Fünfzig Jahre nach seinem Tod ist der Dichter aus Vechta ein Mythos. Ermüdend und erfrischend können seine Texte sein, die aus Aufrichtigkeit und Selbstbetrug gemacht sind, aus Zartheit und Brutalität. Es sind lange Kamerafahrten durchs Elend der Städte und des eigenen Ichs. Mit so viel ungebremstem Wumms schreibt heute niemand mehr. Und genau deshalb schaut man gerne noch einmal genauer hin, wenn auf dem Altar des Nachruhms ein paar Kerzen entzündet werden.

Vom Krieg geprägte Kindheit

«Westwärts 1 & 2» erscheint mit sechsundzwanzig bisher nicht veröffentlichten Gedichten. Michael Töteberg und Alexandra Vasa haben eine grosse Biografie geschrieben. Sie heisst «Ich gehe in ein anderes Blau» und versucht erst gar nicht, das Leben des Widerständigen zu glätten. Alle Risse sind da, und wenn sie sich zum Abgrund weiten, dann weiss man: Mit Brinkmann war ein Berserker am Werk, der dem Krieg, in den er hineingeboren wurde, genauso die Schuld an seinem Unglück geben konnte wie den falschen Idyllen Nachkriegsdeutschlands.

1944 fliegen die Sturzkampfbomber über den Flugplatz der niedersächsischen Stadt Vechta, an deren Rand die Familie wohnt. Eine der ersten Kindheitserinnerungen ist das Blinken der Stuka-Plexiglaskuppeln in der Sonne. Man kann sich über das Kriegsende retten, aber die inmitten von Mooren gelegene Stadt bleibt kleben am Schuh der Erinnerung.

Später wird der Schriftsteller die Bilder immer wieder aufrufen. Grüne Heide, «zweistöckige, ältere Häuser» und «Dunkelställe», aus denen Nachtklubs wurden. Er selbst sei «in den ersten Kriegstagen zusammengefickt» worden, schreibt Brinkmann. Seine Four-Letter-Words der Verlorenheit sind Provokation und Markenzeichen in einem. Die Realität ist der schmächtige Bruder solcher Männlichkeitsphantasien.

Seinen ersten Brotberuf als Finanzbeamter gibt der angehende Schriftsteller früh auf, versucht sich als Buchhandelslehrling und scheitert an einer Ausbildung zum Lehrer. Dass er Schriftsteller sein will, weiss Brinkmann sehr früh, und die ganze Welt soll es wissen. Er schreibt kollegiale Geburtstagsgrüsse an Gottfried Benn und schickt unermüdlich Texte an die wichtigsten Literaturzeitschriften Deutschlands.

--- --- ---

Bitte gib den Text über Brinkmann von "Später wird der" bis "Bruder solcher Männlichkeitsphantasien." wieder und ersetze darin "Markenzeichen" durch "Erkennungszeichen".

▶ _GEGEBENE DATEN_:
--- --- ---

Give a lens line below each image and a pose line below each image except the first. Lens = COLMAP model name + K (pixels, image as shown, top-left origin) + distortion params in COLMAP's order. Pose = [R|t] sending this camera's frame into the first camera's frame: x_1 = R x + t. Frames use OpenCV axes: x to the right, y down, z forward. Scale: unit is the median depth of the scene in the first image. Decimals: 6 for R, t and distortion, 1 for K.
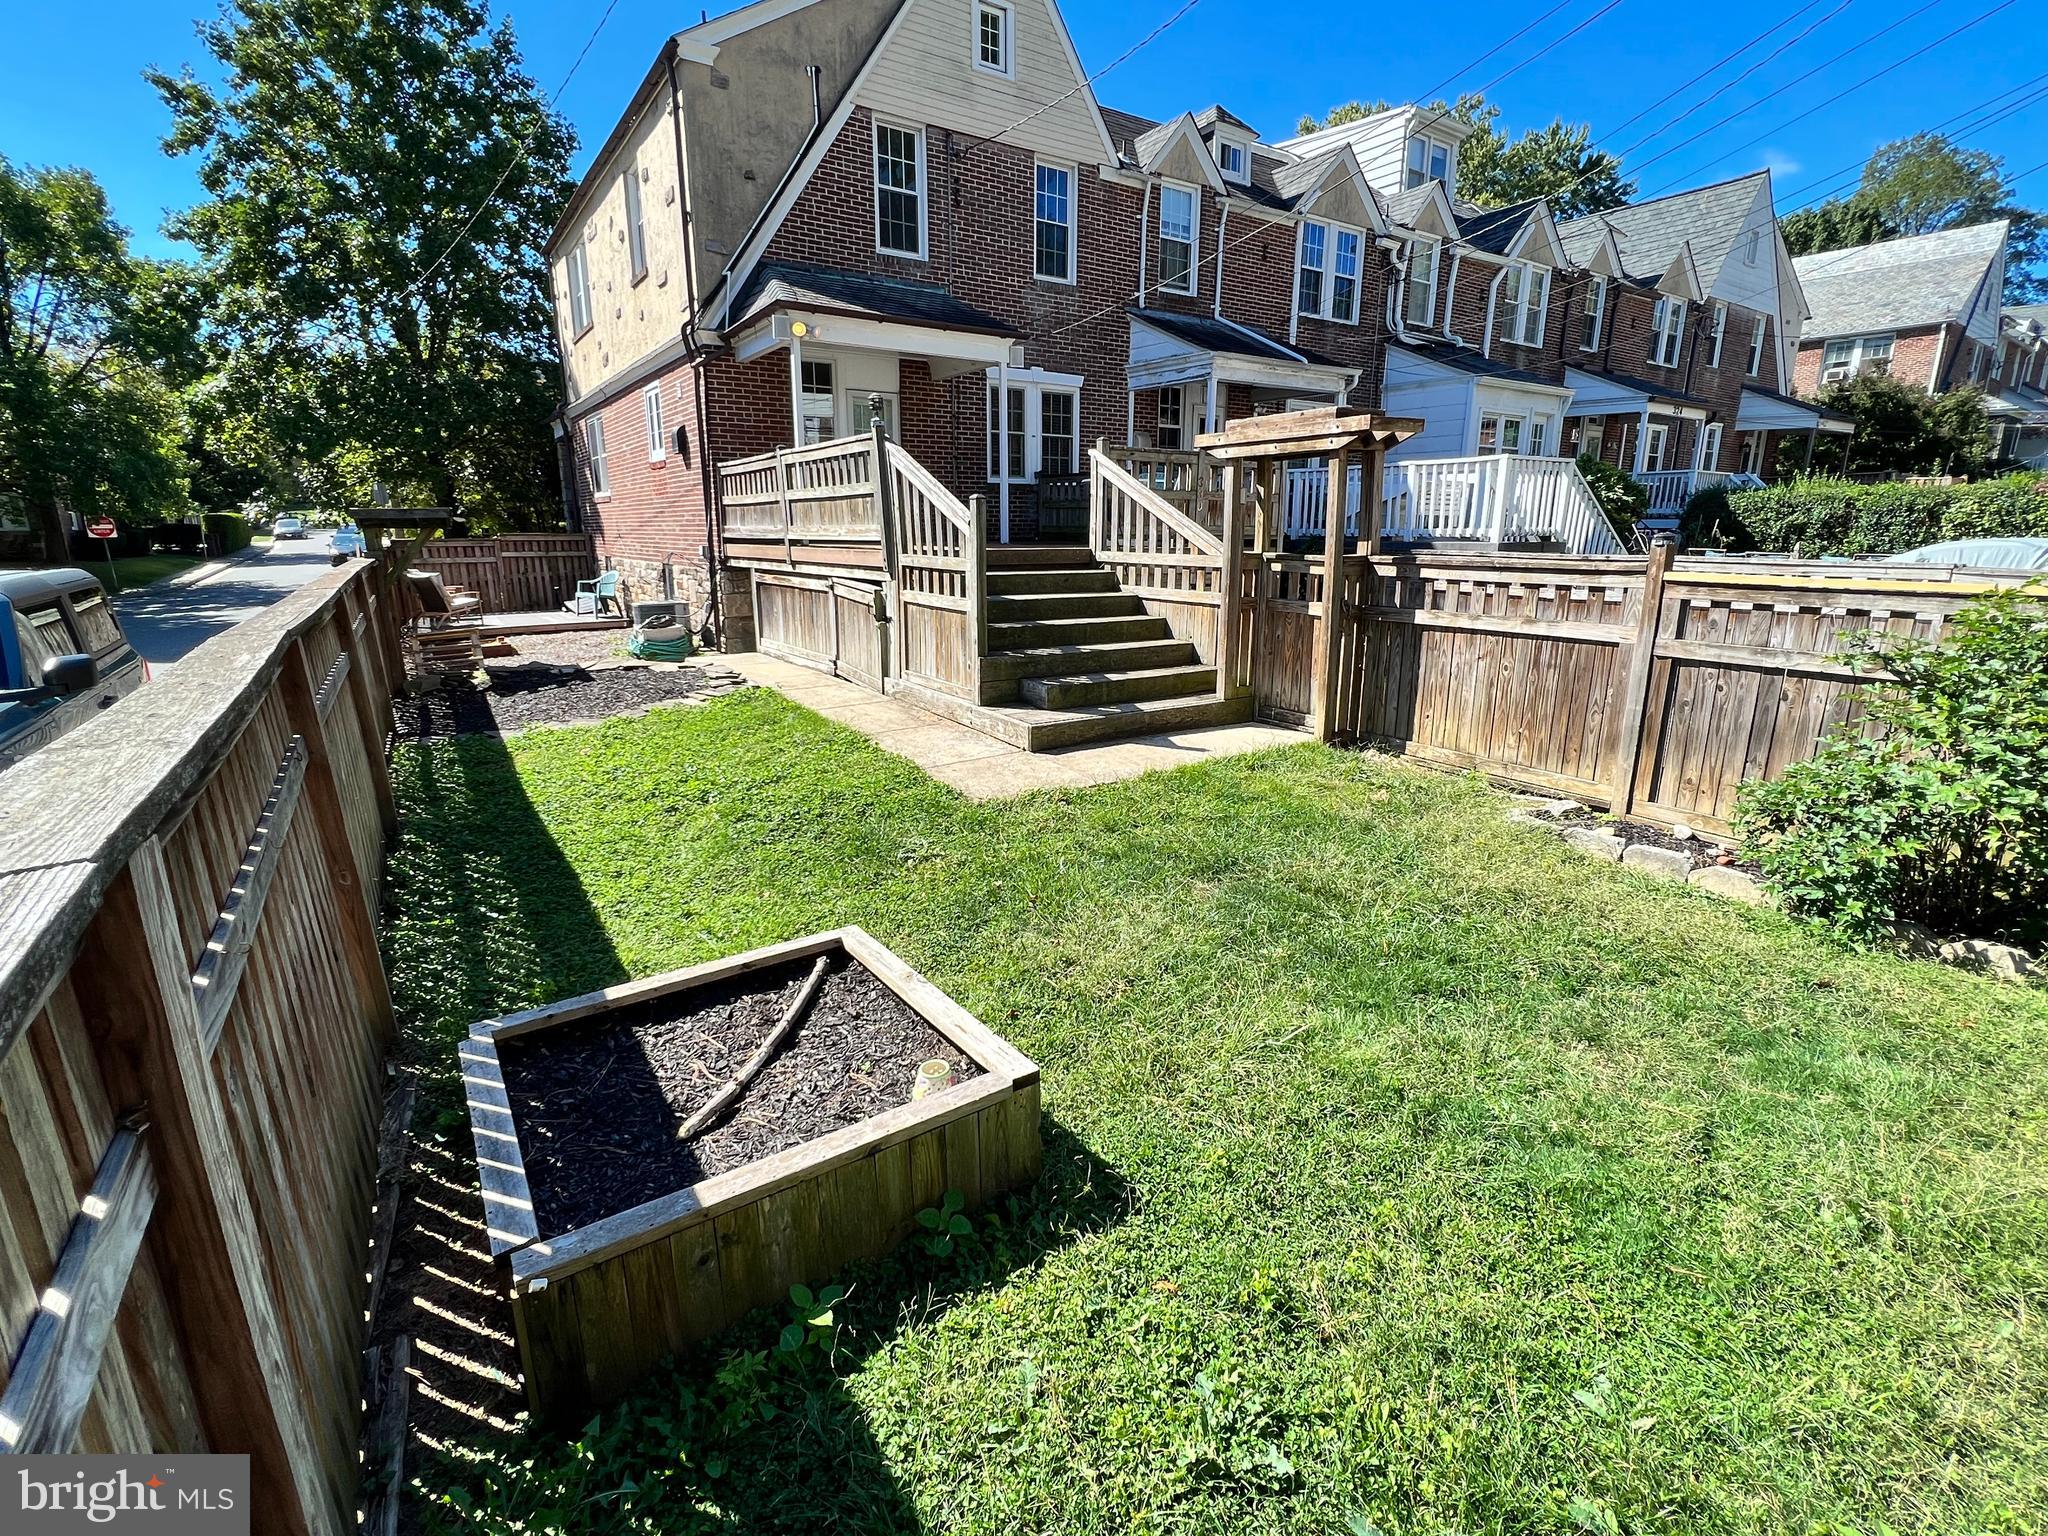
lens RADIAL K [[964.6, 0, 1025.7], [0, 964.6, 775.9], [0, 0, 1]] dist [0.000990, -0.000501]
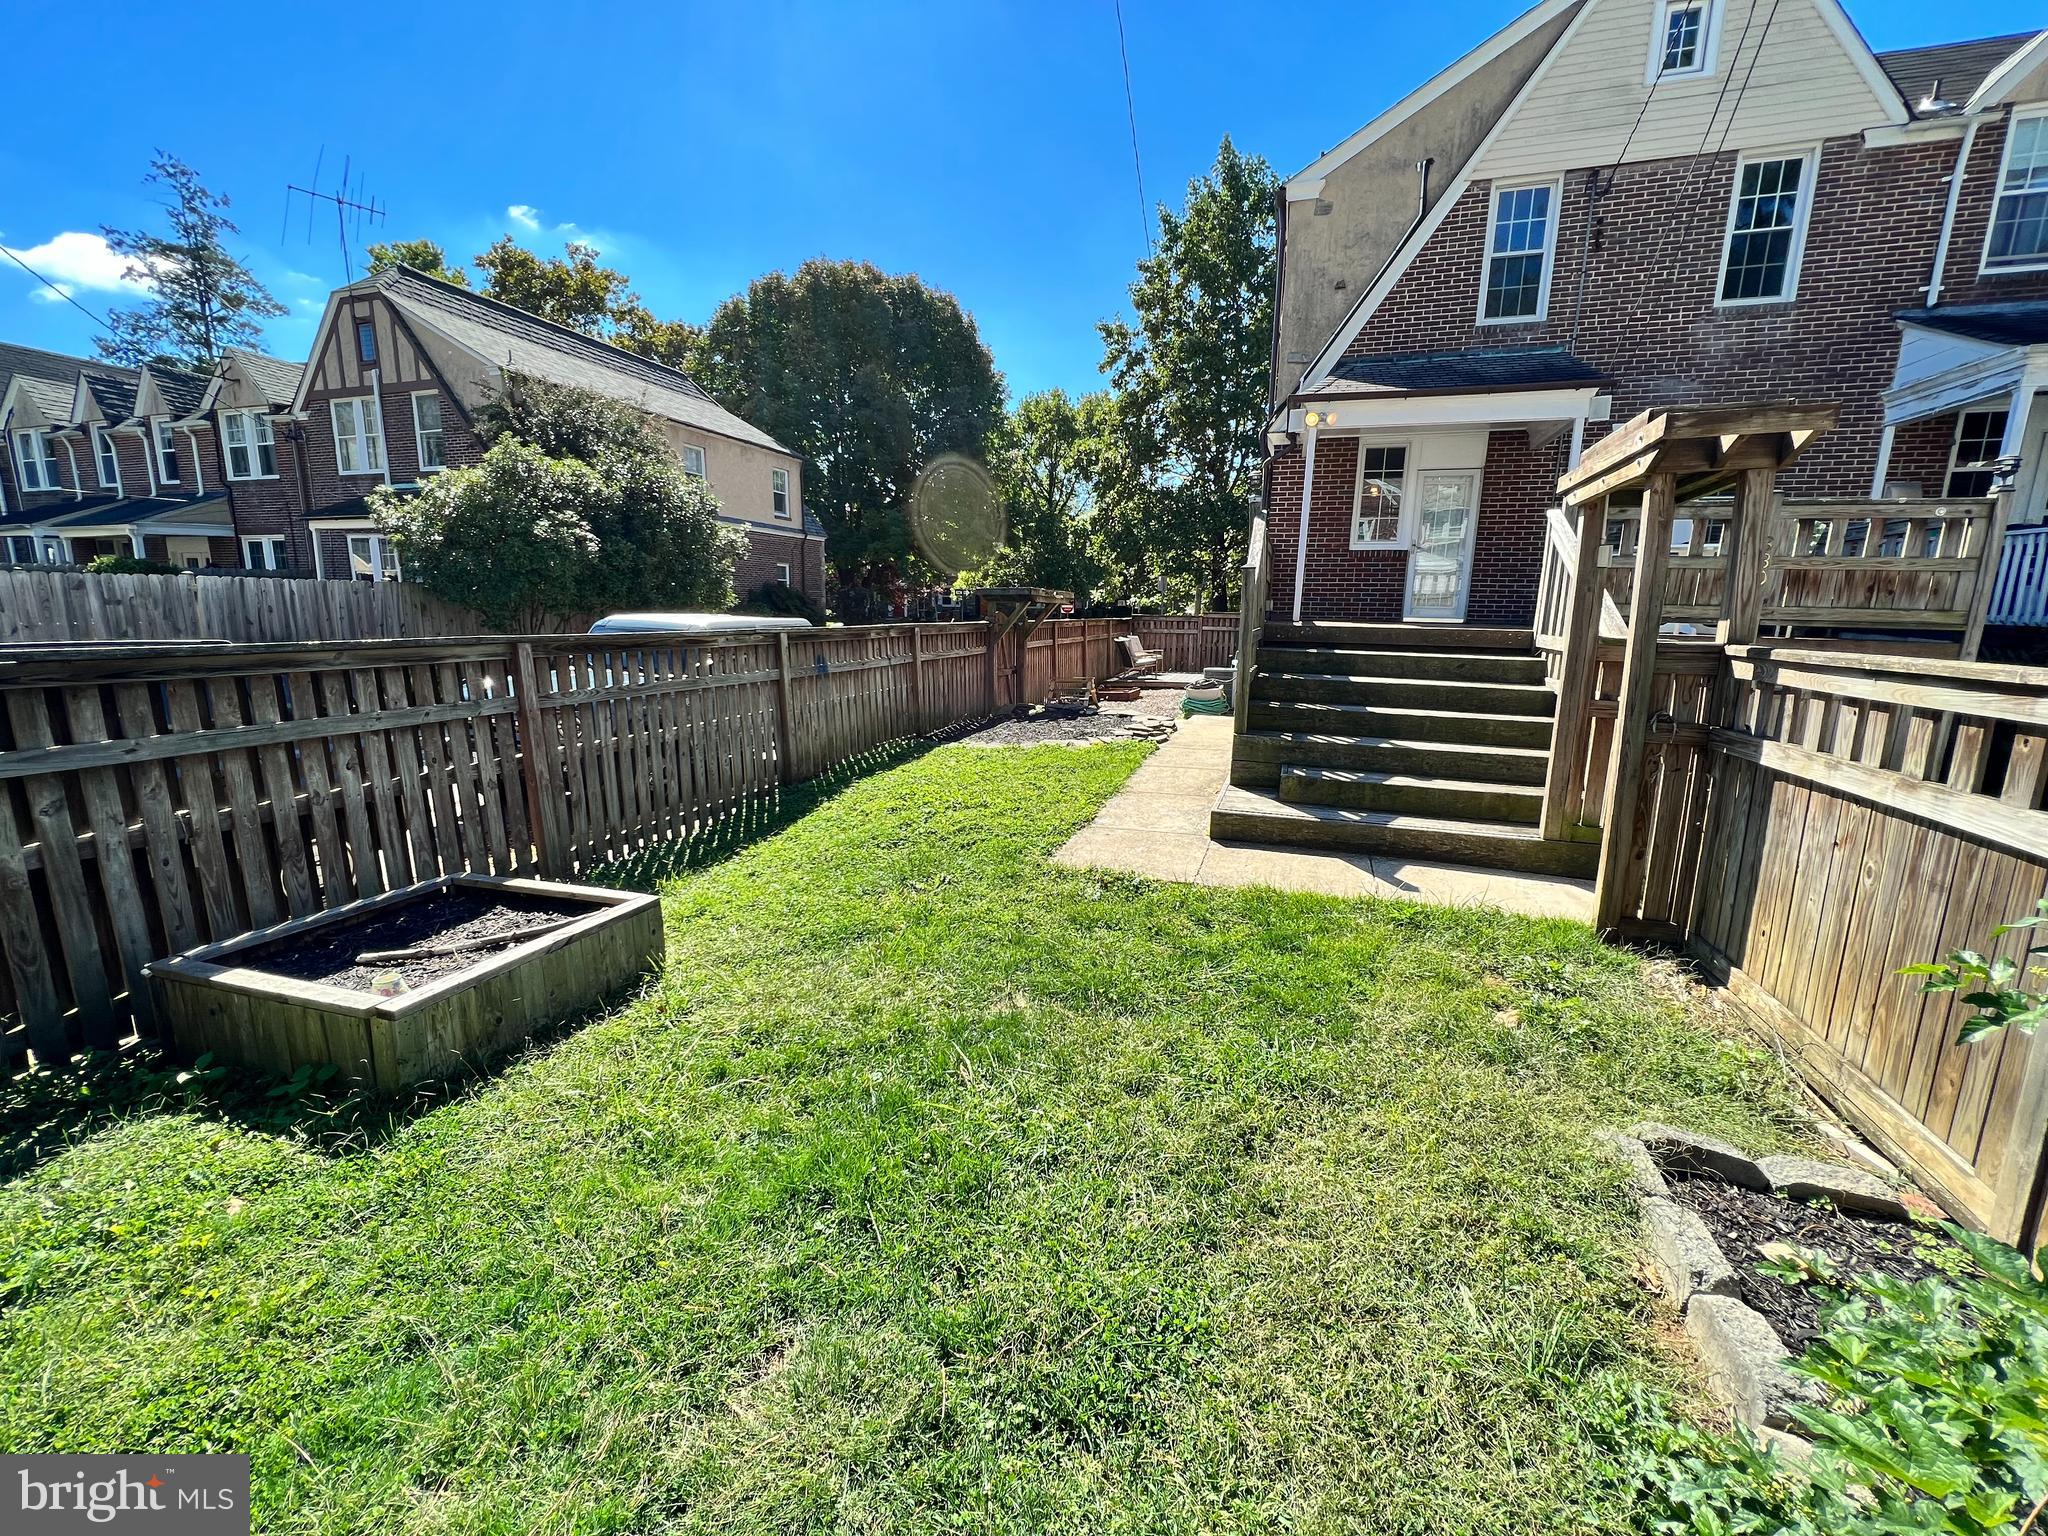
lens RADIAL K [[834.3, 0, 1028.0], [0, 834.3, 774.2], [0, 0, 1]] dist [-0.002571, -0.000218]
pose [[0.616794, 0.163680, -0.769919, 0.280290], [-0.212998, 0.976354, 0.036930, -0.043158], [0.757758, 0.141213, 0.637073, 0.198587]]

--- --- ---

▶ _ANTWORT_:
Später wird der Schriftsteller die Bilder immer wieder aufrufen. Grüne Heide, «zweistöckige, ältere Häuser» und «Dunkelställe», aus denen Nachtklubs wurden. Er selbst sei «in den ersten Kriegstagen zusammengefickt» worden, schreibt Brinkmann. Seine Four-Letter-Words der Verlorenheit sind Provokation und Erkennungszeichen in einem. Die Realität ist der schmächtige Bruder solcher Männlichkeitsphantasien.